In between hiking along the John Muir Trail with his daughter, and driving the Field Lab Van to Eagle Cap Wilderness in Northeast Oregon, Hall took a minute to divulge a few secrets:

 

“If I gave you that info I’d have to kill you!” he says, and laughs. Something in his eyes tells me he’s not completely joking. “Topanga Canyon [Field Lab] is our love song to the green, gooey, bursting-with-wildflowers lost and forgotten canyons of California’s gorgeous Central Coast. So to begin to answer your question, let me just say that all of the ingredients were harvested in the Central Coast region, from Santa Cruz to just north of LA.” Google “Super Bloom” and your browser will spit back an endless list of websites detailing the best places to see valleys transformed into rolling seas of flowers. Regarding the private ranches and hidden canyons were Juniper Ridge collects the flowers that comprise their olfactory snapshot of the bloom, Hall is uncharacteristically quiet. “If I seem like I’m being coy, I totally am! Not because I’m ashamed or not proud of how we do it, we always harvest sustainability and with permission, it’s more that…well, we’ve developed so much expertise in this, I don’t want to just give up our whole list. It suffices to say that everything in this bottle was harvested in the wild in the La Niña wet, wet, spring of 2017. Real coastal sages form the base notes, and then there are bouquets of wildflowers gushing over the top!” You have to admit there is magic in the mystery.

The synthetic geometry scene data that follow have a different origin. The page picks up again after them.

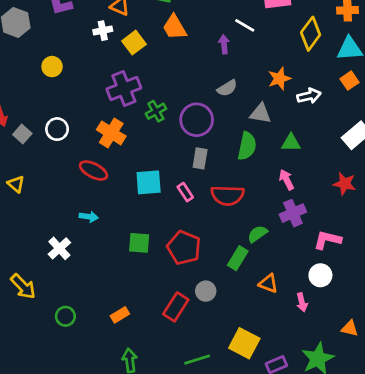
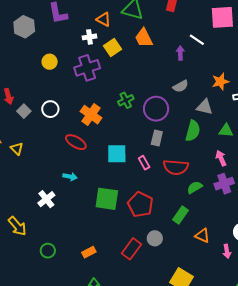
purple cross: (124, 88) -> (87, 68), moved
green semicircle: (257, 234) -> (195, 187), moved
green square: (139, 243) -> (107, 199), size x1.4

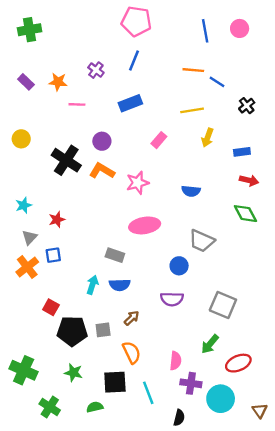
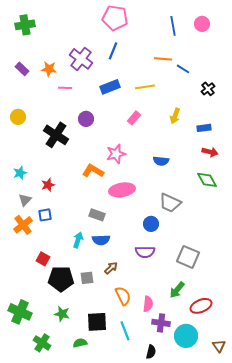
purple cross: (96, 70) -> (81, 59), size x1.6
yellow line: (192, 110) -> (145, 87), moved
orange L-shape: (102, 171) -> (93, 171), moved
orange semicircle: (132, 352) -> (123, 296), moved

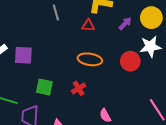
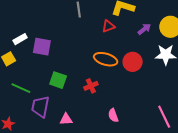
red triangle: (88, 25) -> (108, 26), turned -32
red circle: (130, 61) -> (133, 62), moved

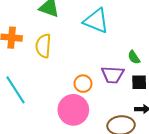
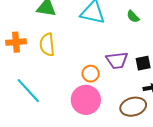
green semicircle: (134, 57) -> (133, 17), moved

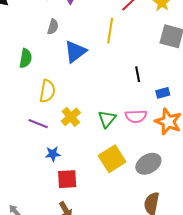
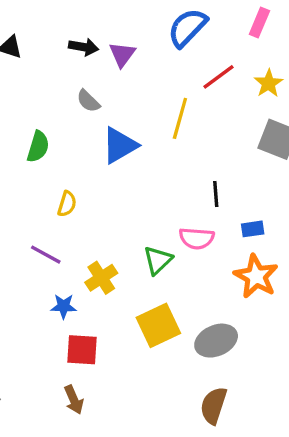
gray semicircle: (53, 27) -> (88, 101), turned 112
yellow semicircle: (47, 91) -> (67, 204), size x0.7
pink semicircle: (136, 116) -> (197, 238), moved
yellow cross: (71, 117) -> (101, 278), moved

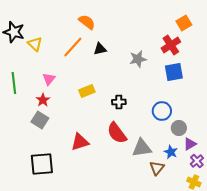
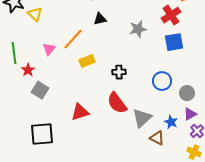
orange line: (73, 47) -> (73, 39), moved
red star: (43, 100) -> (28, 70), moved
gray circle: (179, 128) -> (187, 93), moved
gray triangle: (142, 148) -> (142, 118), turned -35
brown triangle: (157, 168) -> (157, 138), turned -42

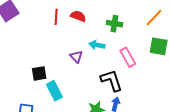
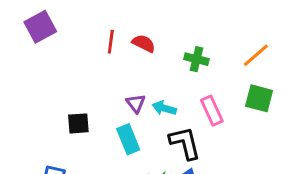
cyan arrow: (97, 45) -> (164, 108), moved
cyan rectangle: (54, 91) -> (128, 139), moved

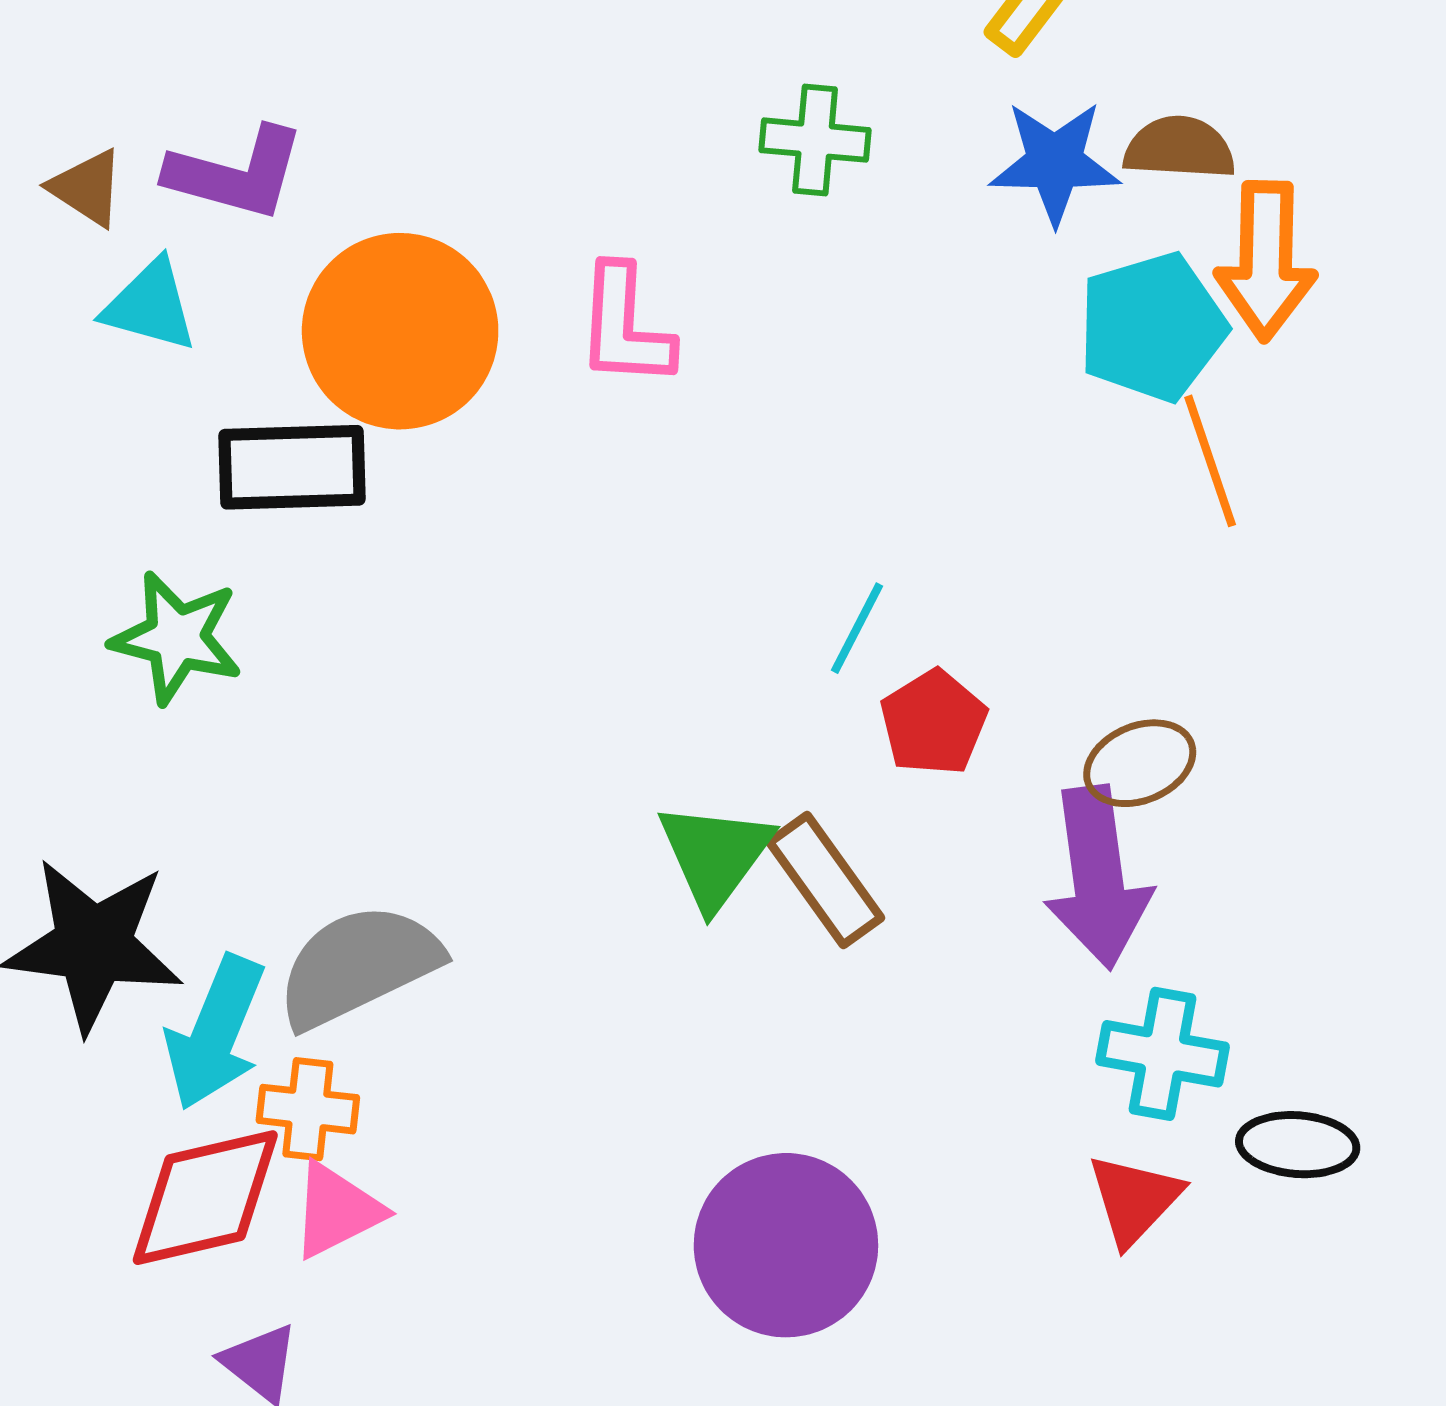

Just as quickly as they arrived, California’s wildflowers retreated. Spring rains gave way to summer sun. Arid soil quickly dried and crumbled, and with it the bloom. Lucky for us, Juniper Ridge was able to distill a drop of this ephemeral natural phenomenon. One spritz of this year’s Topanga Canyon Parfume and you are hiking up riparian canyons to hidden coastal fields of wildflowers. Dozing on a fragrant bed of technicolor blooms, pollen-drunk bees lazily buzzing about your head. Hummingbirds dive and dart, fervently defending their fiefdoms of sage and lupine from unseen barbarians. Unless you can bribe Hall into bringing you harvesting (a rare Stooges LP might do the trick), your best chance of experiencing the wonders of the bloom are found in a bottle of Topanga Canyon Field Lab parfume or body oil.